PROBLEM TO WORK ON:
From the rows below, report every line that contains the string "newSketch", treating uppercase and lowercase letters as distinct.

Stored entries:
+---+

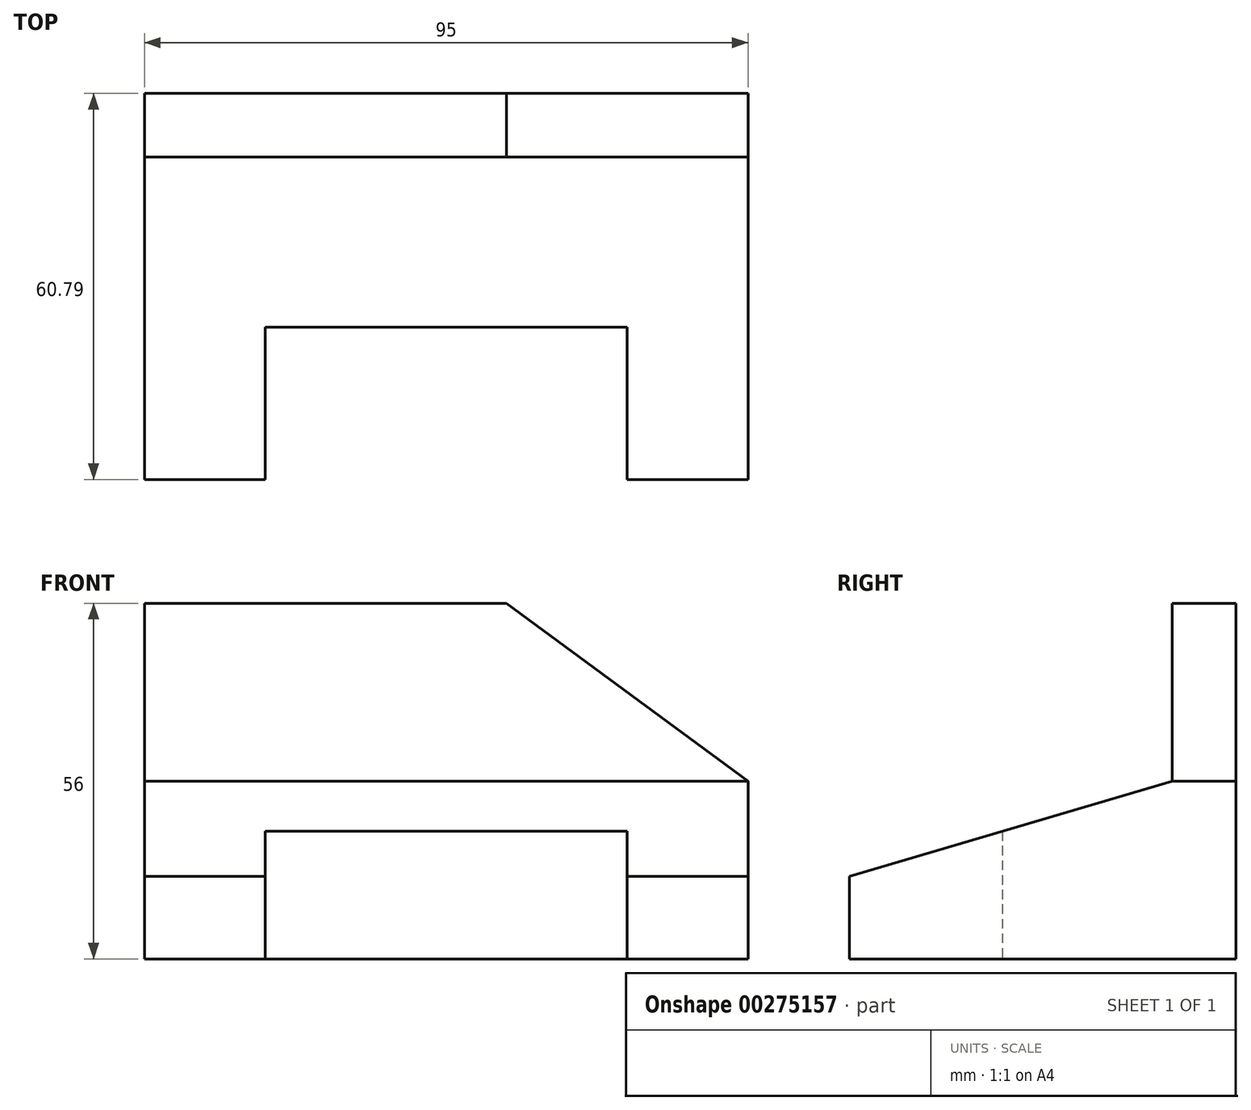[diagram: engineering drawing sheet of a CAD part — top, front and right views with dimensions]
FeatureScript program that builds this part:
annotation { "Feature Type Name" : "Feature", "Feature Type Description" : "" }
export const myFeature = defineFeature(function(context is Context, id is Id, definition is map)
    precondition{}
    {
        {
            var Q0;
            Q0=qCreatedBy(makeId("Right.planeOp"),FACE);
            var sketch = newSketch(context, id + "F0", { "sketchPlane" : qUnion([Q0])});
            skLineSegment(sketch, "E0.bottom", {"start": v(-10, 56) * mm, "end": v(0, 56) * mm});
            skLineSegment(sketch, "E0.left", {"start": v(-10, 56) * mm, "end": v(-10, 28) * mm});
            skLineSegment(sketch, "E0.right", {"start": v(0, 56) * mm, "end": v(0, 28) * mm});
            skLineSegment(sketch, "E1", {"start": v(-60.8, 0) * mm, "end": v(-60.8, 13) * mm});
            skLineSegment(sketch, "E2", {"start": v(-60.8, 13) * mm, "end": v(-10, 28) * mm});
            skLineSegment(sketch, "E3", {"start": v(0, 28) * mm, "end": v(0, 0) * mm});
            skLineSegment(sketch, "E4", {"start": v(-60.8, 0) * mm, "end": v(-10, 0) * mm});
            skLineSegment(sketch, "E5", {"start": v(-10, 0) * mm, "end": v(0, 0) * mm});
            skSolve(sketch);
        }
        {
            var Q0;
            Q0 = qSketchRegion(id + "F0", true);
            extrude(context, id + "F1", {"entities" : qUnion([Q0]), "depth" : 95 * mm});
        }
        {
            var Q0;
            Q0=makeQuery(id+"F1.opExtrude","SWEPT_FACE",FACE,{"disambiguationData":[OSD([sQuery(id+"F0.wireOp",EDGE,"E0.left")])]});
            var sketch = newSketch(context, id + "F2", { "sketchPlane" : qUnion([Q0])});
            skLineSegment(sketch, "E6", {"start": v(57, 56) * mm, "end": v(95, 28) * mm});
            skSolve(sketch);
        }
        {
            var Q0;
            {var subQ0=sQuery(id+"F2.wireOp",EDGE,"E6");Q0=makeQuery(id+"F2.imprint","IMPRINT",FACE,{"disambiguationData":[TD([[makeQuery(id+"F2.imprint","IMPRINT",EDGE,{"derivedFrom":subQ0}),1.0]])]});}
            extrude(context, id + "F3", {"entities" : qUnion([Q0]), "operationType" : NewBodyOperationType.REMOVE, "endBound" : BoundingType.UP_TO_NEXT, "oppositeDirection" : true, "depth" : 25 * mm});
        }
        {
            var Q0;
            Q0=makeQuery(id+"F1.opExtrude","SWEPT_FACE",FACE,{"disambiguationData":[OSD([sQuery(id+"F0.wireOp",EDGE,"E4"),sQuery(id+"F0.wireOp",EDGE,"E5")])]});
            var sketch = newSketch(context, id + "F4", { "sketchPlane" : qUnion([Q0])});
            skLineSegment(sketch, "E7.bottom", {"start": v(19, 60.8) * mm, "end": v(76, 60.8) * mm});
            skLineSegment(sketch, "E7.top", {"start": v(19, 36.8) * mm, "end": v(76, 36.8) * mm});
            skLineSegment(sketch, "E7.left", {"start": v(19, 60.8) * mm, "end": v(19, 36.8) * mm});
            skLineSegment(sketch, "E7.right", {"start": v(76, 60.8) * mm, "end": v(76, 36.8) * mm});
            skSolve(sketch);
        }
        {
            var Q0;
            Q0=makeQuery(id+"F4.imprint","IMPRINT",FACE,{"disambiguationData":[TD([[makeQuery(id+"F4.imprint","IMPRINT",EDGE,{"derivedFrom":sQuery(id+"F4.wireOp",EDGE,"E7.bottom")}),1.0]])]});
            extrude(context, id + "F5", {"entities" : qUnion([Q0]), "operationType" : NewBodyOperationType.REMOVE, "oppositeDirection" : true, "depth" : 55.8 * mm});
        }
    });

+---+

OUTPUT FOR THIS TASK:
            var sketch = newSketch(context, id + "F0", { "sketchPlane" : qUnion([Q0])});
            var sketch = newSketch(context, id + "F2", { "sketchPlane" : qUnion([Q0])});
            var sketch = newSketch(context, id + "F4", { "sketchPlane" : qUnion([Q0])});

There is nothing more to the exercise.